Revision history for this message
Thierry Carrez (ttx) wrote :

This was supposed to be fixed in bug 661472, apparently it's not really retrying ?

Changed in nova:
importance: Undecided → High
status: New → Confirmed
Revision history for this message
Christian Berendt (berendt) wrote :
Download full text (9.1 KiB)

tried it again.. restarted rabbitmq-server..

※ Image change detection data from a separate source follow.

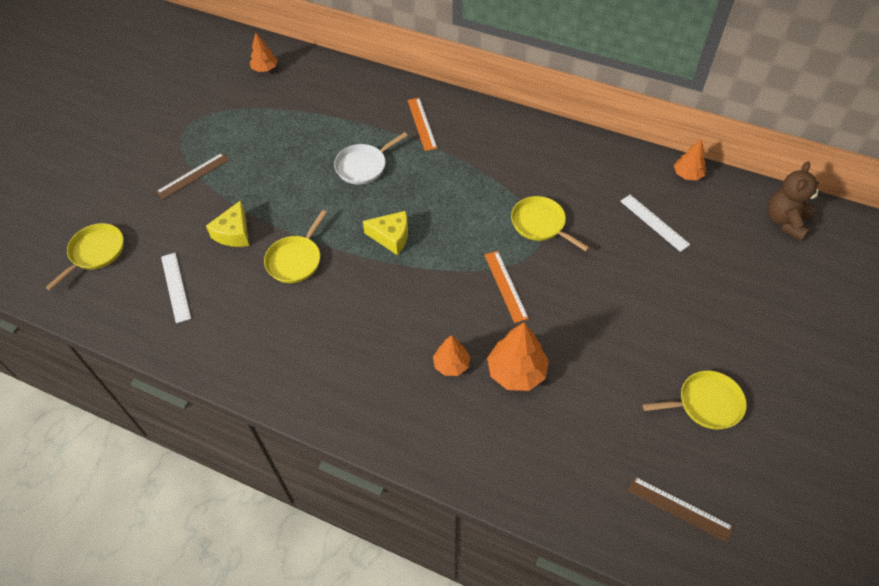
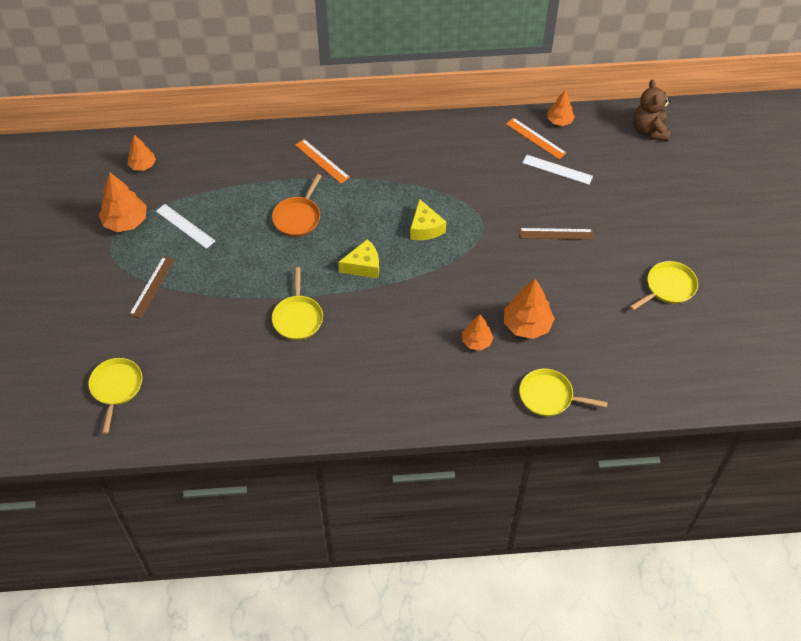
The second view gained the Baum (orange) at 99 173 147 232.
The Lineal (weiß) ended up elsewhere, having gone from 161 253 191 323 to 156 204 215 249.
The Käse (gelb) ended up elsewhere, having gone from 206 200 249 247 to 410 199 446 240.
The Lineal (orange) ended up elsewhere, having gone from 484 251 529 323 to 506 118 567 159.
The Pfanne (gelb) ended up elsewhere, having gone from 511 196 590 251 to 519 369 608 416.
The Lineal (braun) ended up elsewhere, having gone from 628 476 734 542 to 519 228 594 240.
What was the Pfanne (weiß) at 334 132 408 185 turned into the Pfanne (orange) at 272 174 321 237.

tried to spawn 2 new instances a few seconds after the start of rabbitmq-server:

---snip---
ares:~ # euca-describe-instances
RESERVATION r-n6jwk5yj testing default
INSTANCE i-00000107 ami-2a1izx00 scheduling foobar (testing, None) 0 m1.tiny 2011-02-23T13:52:56Z unknown zone
INSTANCE i-00000108 ami-2a1izx00 scheduling foobar (testing, None) 1 m1.tiny 2011-02-23T13:52:56Z unknown zone
---snap---

---snip---
(nova.rpc): TRACE: Traceback (most recent call last):
(nova.rpc): TRACE: File "/usr/lib64/python2.6/site-packages/nova/rpc.py", line 120, in fetch
(nova.rpc): TRACE: super(Consumer, self).fetch(no_ack, auto_ack, enable_callbacks)
(nova.rpc): TRACE: File "/usr/lib64/python2.6/site-packages/carrot/messaging.py", line 307, in fetch
(nova.rpc): TRACE: message = self.backend.get(self.queue, no_ack=no_ack)
(nova.rpc): TRACE: File "/usr/lib64/python2.6/site-packages/carrot/backends/pyamqplib.py", line 277, in get
(nova.rpc): TRACE: raw_message = self.channel.basic_get(queue, no_ack=no_ack)
(nova.rpc): TRACE: File "/usr/lib64/python2.6/site-packages/amqplib/client_0_8/channel.py", line 2032, in basic_get
(nova.rpc): TRACE: (60, 72), # Channel.basic_get_empty
(nova.rpc): TRACE: File "/usr/lib64/python2.6/site-packages/amqplib/client_0_8/abstract_channel.py", line 89, in wait
(nova.rpc): TRACE: self.channel_id, allowed_methods)
(nova.rpc): TRACE: File "/usr/lib64/python2.6/site-packages/amqplib/client_0_8/connection.py", line 218, in _wait_method
(nova.rpc): TRACE: self.wait()
(nova.rpc): TRACE: File "/usr/lib64/python2.6/site-packages/amqplib/client_0_8/abstract_channel.py", line 105, in wait
(nova.rpc): TRACE: return amqp_method(self, args)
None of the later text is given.